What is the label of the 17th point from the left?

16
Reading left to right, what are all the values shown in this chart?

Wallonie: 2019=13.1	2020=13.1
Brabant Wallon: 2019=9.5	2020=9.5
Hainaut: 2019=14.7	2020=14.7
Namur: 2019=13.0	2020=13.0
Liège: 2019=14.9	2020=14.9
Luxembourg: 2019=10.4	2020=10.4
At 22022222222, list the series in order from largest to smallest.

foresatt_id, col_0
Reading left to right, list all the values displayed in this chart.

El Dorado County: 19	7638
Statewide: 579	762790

* * *

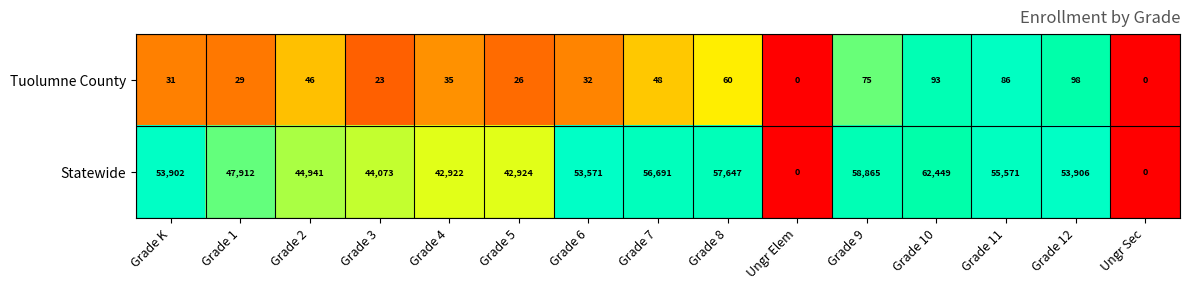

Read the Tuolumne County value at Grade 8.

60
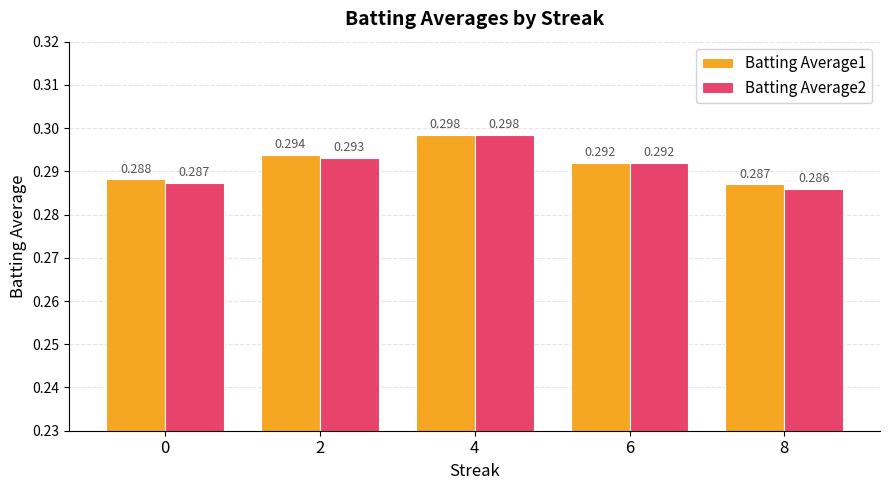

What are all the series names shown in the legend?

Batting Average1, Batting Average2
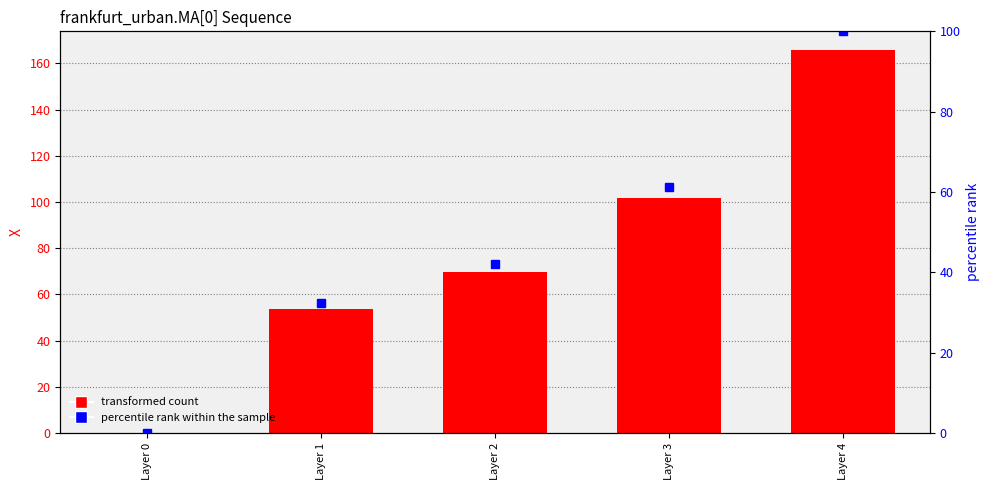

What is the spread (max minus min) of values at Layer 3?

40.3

---

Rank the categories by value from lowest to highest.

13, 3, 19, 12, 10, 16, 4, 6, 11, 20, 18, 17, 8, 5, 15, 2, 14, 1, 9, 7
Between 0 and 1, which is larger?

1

▸ Your objective:
Retype the lines starting with the one containing "What is the label" and going on through the one containing "Reading left to right, list", keeping every character the same.

▸ Solution to the problem:
What is the label of the 17th point from the left?

16
Reading left to right, what are all the values shown in this chart?

Wallonie: 2019=13.1	2020=13.1
Brabant Wallon: 2019=9.5	2020=9.5
Hainaut: 2019=14.7	2020=14.7
Namur: 2019=13.0	2020=13.0
Liège: 2019=14.9	2020=14.9
Luxembourg: 2019=10.4	2020=10.4
At 22022222222, list the series in order from largest to smallest.

foresatt_id, col_0
Reading left to right, list all the values displayed in this chart.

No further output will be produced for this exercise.